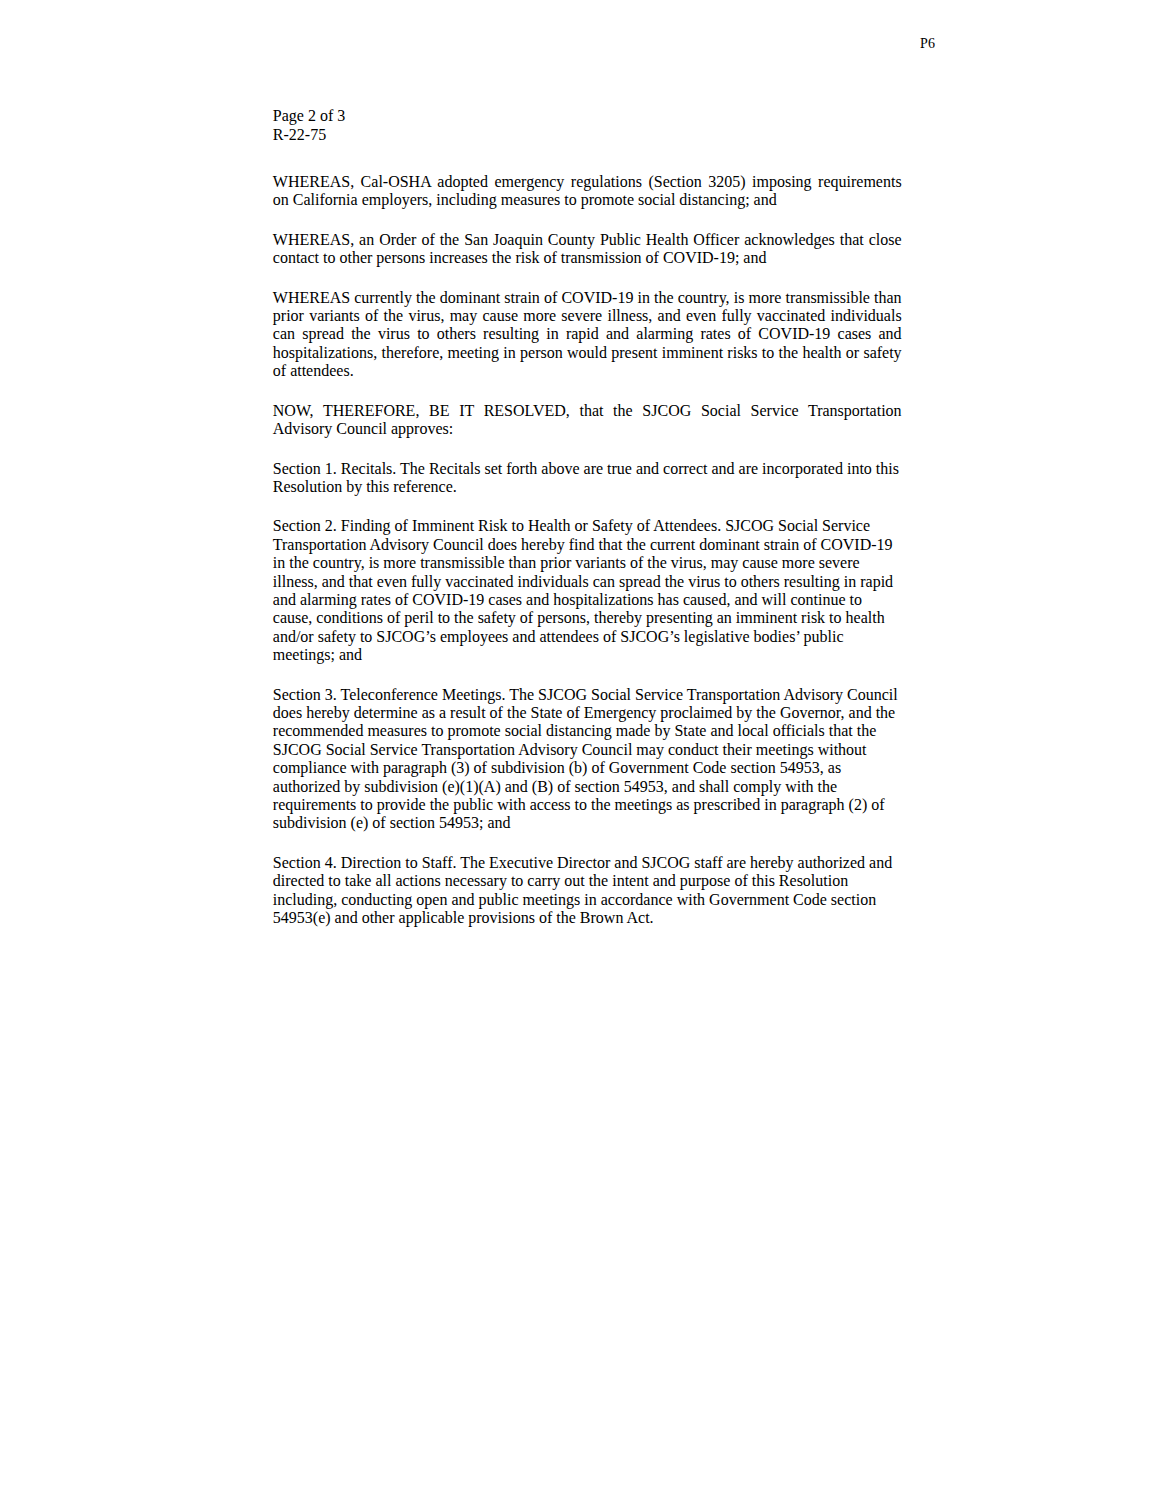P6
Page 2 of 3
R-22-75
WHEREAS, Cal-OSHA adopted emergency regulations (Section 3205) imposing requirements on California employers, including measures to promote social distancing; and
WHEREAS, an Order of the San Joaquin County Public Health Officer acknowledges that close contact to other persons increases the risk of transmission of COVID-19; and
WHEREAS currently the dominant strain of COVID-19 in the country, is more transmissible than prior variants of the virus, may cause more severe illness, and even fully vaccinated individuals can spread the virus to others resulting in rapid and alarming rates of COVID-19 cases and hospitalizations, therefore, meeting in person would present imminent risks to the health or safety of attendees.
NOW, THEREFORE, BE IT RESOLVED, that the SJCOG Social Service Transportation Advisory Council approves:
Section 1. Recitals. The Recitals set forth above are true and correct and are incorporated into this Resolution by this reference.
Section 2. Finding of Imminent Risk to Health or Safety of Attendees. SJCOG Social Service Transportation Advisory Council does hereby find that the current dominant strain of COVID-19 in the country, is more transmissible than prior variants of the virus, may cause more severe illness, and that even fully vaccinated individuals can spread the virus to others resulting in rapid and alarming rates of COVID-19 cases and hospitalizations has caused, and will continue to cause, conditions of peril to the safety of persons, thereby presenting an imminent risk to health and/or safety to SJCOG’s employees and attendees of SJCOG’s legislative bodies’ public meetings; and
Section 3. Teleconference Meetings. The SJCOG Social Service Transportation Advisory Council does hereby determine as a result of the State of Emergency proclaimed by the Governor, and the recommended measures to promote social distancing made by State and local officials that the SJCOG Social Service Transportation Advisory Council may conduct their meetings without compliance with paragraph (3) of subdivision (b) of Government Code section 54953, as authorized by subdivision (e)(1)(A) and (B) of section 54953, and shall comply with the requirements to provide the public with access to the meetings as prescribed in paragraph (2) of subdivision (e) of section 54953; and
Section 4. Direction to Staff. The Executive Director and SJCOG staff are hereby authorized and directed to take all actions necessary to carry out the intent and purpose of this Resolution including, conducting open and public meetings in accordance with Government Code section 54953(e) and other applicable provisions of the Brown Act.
#####
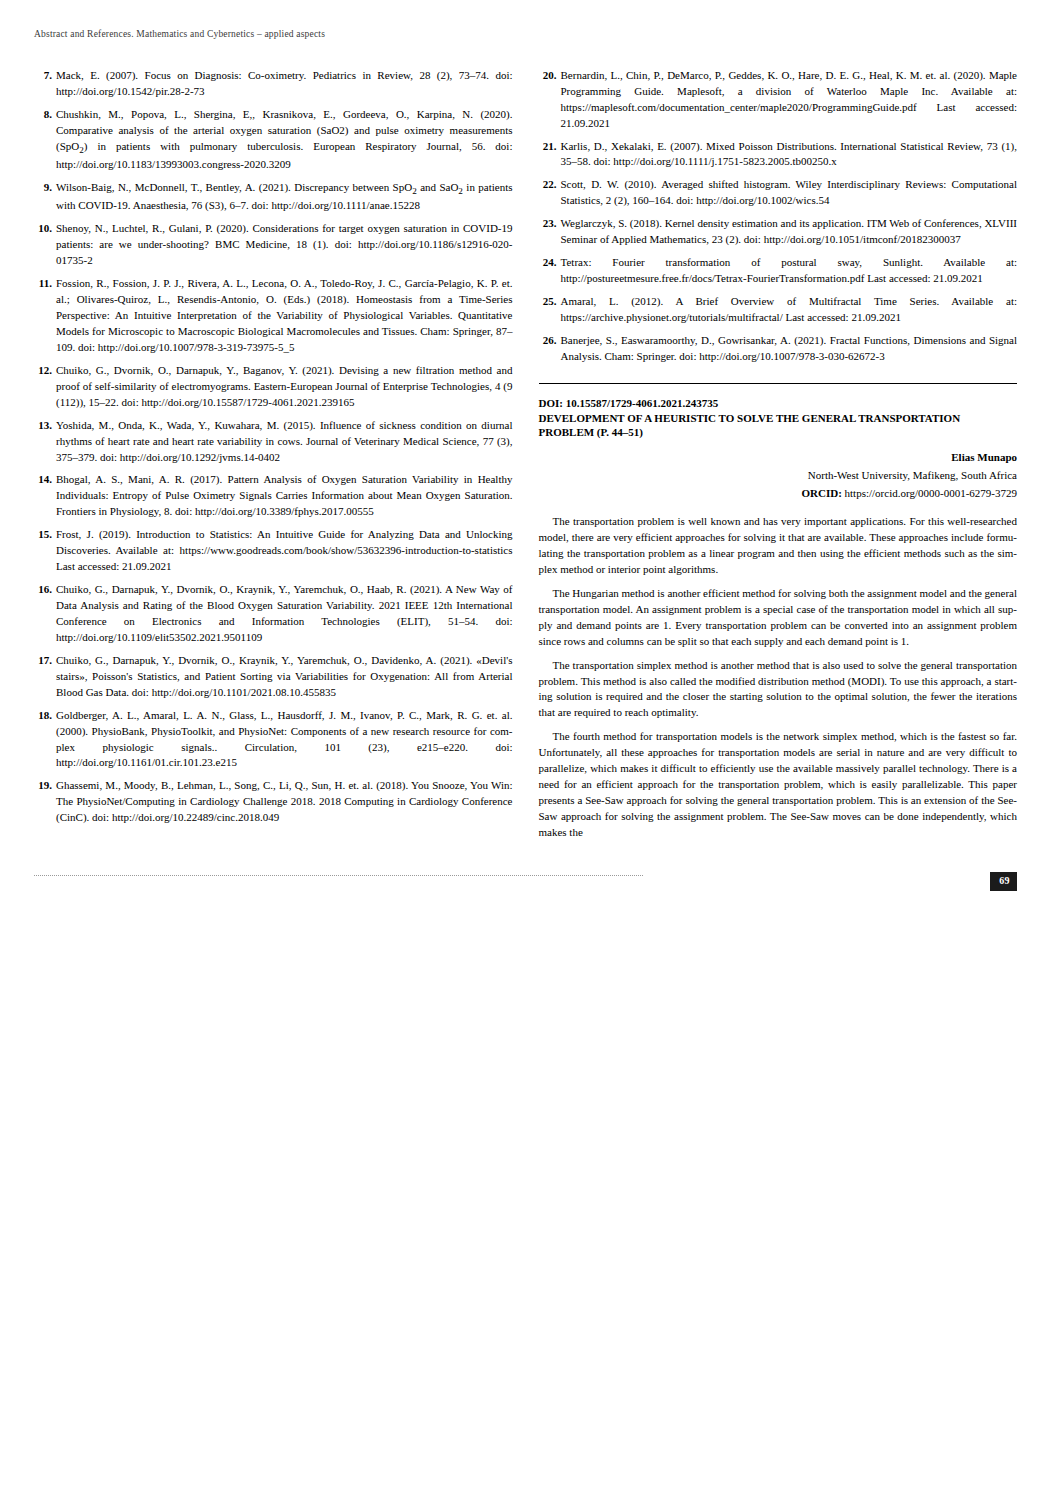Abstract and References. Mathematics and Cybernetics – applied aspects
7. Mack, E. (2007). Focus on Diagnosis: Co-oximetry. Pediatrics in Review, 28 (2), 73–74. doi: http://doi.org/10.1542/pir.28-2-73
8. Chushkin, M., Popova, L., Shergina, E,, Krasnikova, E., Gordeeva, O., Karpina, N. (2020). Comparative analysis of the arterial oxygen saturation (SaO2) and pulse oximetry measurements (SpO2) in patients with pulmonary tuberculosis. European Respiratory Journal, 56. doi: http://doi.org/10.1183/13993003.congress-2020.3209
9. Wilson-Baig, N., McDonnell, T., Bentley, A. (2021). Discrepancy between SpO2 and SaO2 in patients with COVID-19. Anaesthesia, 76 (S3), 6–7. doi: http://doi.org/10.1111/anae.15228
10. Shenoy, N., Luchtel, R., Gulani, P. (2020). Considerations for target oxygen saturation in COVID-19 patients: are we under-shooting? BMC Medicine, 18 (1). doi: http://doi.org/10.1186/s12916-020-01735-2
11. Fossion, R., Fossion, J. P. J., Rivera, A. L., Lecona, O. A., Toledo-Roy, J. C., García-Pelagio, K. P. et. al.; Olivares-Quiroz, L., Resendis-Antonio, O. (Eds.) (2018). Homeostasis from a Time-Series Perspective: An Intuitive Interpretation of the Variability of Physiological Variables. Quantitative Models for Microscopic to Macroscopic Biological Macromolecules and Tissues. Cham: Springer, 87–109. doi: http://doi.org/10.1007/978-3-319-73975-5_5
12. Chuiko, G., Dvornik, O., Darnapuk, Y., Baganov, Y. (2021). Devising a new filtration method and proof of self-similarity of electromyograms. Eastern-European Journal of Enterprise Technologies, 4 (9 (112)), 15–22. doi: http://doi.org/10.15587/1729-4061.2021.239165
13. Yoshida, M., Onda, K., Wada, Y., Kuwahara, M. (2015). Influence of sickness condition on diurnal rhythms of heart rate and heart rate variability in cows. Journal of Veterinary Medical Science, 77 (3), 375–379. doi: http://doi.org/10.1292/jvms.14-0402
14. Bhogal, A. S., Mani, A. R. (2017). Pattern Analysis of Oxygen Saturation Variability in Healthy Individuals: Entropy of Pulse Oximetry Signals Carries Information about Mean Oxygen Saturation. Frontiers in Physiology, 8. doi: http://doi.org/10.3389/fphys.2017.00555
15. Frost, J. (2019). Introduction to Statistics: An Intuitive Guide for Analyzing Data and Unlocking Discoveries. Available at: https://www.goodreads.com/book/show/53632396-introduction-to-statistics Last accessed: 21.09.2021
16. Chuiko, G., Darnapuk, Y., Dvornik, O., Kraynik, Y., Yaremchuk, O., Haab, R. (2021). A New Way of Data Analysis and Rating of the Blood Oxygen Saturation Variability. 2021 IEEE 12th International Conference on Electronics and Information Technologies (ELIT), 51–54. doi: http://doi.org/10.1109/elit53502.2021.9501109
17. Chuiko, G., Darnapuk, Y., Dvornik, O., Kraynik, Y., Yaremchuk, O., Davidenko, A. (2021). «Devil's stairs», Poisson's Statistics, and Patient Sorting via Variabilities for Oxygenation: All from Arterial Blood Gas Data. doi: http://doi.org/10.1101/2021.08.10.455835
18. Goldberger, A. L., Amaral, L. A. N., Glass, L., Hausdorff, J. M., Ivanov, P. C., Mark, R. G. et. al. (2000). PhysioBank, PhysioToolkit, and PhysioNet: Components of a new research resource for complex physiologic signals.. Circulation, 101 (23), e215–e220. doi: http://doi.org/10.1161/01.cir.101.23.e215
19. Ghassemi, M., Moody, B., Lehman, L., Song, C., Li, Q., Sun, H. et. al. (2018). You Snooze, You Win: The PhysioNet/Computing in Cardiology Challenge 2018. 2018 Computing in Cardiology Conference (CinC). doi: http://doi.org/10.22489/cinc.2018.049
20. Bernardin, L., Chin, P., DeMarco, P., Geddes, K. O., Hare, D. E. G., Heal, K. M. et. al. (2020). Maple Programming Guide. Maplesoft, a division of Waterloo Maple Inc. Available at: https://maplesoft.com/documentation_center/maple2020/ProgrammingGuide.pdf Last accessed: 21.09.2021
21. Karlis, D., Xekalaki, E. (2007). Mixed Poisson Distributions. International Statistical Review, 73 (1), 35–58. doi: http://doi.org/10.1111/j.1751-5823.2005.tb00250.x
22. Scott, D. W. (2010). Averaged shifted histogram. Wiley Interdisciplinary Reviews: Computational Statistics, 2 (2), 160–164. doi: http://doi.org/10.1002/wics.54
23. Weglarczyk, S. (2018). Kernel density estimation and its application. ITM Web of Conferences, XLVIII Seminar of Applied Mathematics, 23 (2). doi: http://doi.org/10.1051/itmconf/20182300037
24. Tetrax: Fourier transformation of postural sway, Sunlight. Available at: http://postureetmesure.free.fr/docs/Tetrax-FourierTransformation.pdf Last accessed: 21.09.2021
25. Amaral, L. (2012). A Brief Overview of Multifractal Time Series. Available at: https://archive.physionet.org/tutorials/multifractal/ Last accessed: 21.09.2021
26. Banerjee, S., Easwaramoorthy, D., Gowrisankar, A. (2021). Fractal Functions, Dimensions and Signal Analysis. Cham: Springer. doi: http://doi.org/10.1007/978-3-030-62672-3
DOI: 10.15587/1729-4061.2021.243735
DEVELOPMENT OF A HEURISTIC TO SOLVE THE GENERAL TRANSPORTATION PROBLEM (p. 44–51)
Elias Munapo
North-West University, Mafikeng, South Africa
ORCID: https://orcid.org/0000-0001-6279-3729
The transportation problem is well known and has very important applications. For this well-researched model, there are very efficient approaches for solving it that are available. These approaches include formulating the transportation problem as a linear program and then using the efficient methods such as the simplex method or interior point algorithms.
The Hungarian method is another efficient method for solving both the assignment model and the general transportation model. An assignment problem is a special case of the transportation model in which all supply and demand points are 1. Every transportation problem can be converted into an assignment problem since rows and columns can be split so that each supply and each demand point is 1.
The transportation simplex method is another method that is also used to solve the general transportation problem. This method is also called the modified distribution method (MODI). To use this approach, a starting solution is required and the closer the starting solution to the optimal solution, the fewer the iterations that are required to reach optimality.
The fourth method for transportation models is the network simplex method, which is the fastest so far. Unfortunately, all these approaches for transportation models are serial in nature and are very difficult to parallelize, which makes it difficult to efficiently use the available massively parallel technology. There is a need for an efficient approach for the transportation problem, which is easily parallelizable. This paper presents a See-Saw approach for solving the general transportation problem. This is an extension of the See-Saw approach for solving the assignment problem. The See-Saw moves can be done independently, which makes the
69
#####
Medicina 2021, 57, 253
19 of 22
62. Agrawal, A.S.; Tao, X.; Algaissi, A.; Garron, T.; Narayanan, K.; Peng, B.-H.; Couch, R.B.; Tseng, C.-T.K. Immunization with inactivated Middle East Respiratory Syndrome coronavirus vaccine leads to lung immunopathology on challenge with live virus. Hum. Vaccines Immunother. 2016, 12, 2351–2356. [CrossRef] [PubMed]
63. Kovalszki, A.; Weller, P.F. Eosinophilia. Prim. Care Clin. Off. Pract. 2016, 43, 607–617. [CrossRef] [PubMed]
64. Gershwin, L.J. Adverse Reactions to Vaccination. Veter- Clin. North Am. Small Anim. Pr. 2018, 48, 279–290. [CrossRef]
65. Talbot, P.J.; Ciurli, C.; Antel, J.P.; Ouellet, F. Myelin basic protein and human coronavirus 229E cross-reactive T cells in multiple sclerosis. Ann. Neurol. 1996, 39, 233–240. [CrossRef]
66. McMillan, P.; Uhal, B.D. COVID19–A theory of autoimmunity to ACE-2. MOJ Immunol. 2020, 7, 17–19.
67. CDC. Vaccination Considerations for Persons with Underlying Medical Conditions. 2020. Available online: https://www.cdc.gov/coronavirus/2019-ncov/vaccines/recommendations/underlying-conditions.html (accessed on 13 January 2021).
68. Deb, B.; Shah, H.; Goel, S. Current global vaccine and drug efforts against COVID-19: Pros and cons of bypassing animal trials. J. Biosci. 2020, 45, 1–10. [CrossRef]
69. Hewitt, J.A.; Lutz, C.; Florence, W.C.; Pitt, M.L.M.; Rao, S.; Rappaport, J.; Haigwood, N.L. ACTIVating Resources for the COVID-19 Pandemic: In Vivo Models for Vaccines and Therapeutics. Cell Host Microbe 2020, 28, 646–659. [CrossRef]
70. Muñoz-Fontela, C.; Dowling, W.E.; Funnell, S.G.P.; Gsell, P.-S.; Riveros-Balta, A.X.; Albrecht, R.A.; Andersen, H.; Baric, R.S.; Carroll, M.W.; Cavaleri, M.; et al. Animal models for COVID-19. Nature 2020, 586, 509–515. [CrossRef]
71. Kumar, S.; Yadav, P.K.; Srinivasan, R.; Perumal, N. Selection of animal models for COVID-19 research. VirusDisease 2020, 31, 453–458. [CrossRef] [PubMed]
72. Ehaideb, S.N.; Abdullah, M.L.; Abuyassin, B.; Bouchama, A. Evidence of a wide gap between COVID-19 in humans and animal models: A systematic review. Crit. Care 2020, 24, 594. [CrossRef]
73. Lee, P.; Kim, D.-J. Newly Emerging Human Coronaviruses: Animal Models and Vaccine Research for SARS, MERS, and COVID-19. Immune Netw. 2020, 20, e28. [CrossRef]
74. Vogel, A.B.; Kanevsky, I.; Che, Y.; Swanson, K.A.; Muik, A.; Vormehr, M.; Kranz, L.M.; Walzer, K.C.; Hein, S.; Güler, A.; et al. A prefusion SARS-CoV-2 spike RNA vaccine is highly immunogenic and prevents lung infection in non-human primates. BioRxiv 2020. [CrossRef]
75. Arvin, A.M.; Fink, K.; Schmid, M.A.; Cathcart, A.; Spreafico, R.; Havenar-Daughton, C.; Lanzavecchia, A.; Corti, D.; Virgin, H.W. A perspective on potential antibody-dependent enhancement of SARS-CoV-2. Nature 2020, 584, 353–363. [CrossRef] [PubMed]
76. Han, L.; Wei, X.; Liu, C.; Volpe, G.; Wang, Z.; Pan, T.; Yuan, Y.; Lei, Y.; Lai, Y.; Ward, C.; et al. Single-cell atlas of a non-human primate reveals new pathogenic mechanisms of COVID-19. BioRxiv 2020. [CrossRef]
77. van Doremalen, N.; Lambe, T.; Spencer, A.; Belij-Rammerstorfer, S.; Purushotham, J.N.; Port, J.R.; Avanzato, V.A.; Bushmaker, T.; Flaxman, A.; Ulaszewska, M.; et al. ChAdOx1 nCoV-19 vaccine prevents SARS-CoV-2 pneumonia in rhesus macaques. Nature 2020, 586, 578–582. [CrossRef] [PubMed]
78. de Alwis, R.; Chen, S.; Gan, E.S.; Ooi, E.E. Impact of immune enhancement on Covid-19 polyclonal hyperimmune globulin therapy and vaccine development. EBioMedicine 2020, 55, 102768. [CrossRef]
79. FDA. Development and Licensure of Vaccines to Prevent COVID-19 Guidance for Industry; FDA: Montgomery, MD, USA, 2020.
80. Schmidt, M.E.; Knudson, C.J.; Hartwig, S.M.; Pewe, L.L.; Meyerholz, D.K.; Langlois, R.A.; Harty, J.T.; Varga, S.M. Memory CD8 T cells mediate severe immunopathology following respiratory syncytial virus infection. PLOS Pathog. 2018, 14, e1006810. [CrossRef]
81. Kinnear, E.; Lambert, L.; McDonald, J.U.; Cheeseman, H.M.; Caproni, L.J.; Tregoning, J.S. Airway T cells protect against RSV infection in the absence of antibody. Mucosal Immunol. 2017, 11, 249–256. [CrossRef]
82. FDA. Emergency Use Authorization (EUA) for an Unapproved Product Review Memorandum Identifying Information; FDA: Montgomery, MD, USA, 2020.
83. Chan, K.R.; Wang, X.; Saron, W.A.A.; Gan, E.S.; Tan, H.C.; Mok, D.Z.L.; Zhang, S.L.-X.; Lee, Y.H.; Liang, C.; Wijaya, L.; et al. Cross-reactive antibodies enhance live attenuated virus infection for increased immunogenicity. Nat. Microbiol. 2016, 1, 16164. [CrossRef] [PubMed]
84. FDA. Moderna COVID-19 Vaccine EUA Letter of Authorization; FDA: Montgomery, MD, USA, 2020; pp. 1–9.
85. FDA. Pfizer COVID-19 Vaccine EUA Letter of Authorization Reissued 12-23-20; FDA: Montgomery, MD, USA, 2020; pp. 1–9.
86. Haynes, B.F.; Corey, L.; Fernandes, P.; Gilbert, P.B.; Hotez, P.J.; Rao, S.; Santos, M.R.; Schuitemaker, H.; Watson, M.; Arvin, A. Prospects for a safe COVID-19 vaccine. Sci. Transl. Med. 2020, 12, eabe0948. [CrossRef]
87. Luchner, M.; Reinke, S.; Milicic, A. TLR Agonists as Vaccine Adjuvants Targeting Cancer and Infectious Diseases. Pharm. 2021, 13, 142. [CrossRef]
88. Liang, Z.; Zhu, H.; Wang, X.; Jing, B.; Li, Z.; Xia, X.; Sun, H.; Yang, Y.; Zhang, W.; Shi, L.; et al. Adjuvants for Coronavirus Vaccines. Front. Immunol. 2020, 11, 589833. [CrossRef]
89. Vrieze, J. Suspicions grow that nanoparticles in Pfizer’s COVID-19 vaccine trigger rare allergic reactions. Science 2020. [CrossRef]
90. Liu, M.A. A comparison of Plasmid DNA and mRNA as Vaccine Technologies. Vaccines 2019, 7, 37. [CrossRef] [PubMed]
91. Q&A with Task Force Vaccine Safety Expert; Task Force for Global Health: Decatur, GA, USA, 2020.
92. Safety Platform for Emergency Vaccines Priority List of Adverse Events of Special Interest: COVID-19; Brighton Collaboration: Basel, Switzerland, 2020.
#####
**EXERCISE OBJECTIVE**. Where does "Adverse" appear in the records above? Copy every line that has it.

**YOUR SOLUTION**.
64. Gershwin, L.J. Adverse Reactions to Vaccination. Veter- Clin. North Am. Small Anim. Pr. 2018, 48, 279–290. [CrossRef]
92. Safety Platform for Emergency Vaccines Priority List of Adverse Events of Special Interest: COVID-19; Brighton Collaboration: Basel, Switzerland, 2020.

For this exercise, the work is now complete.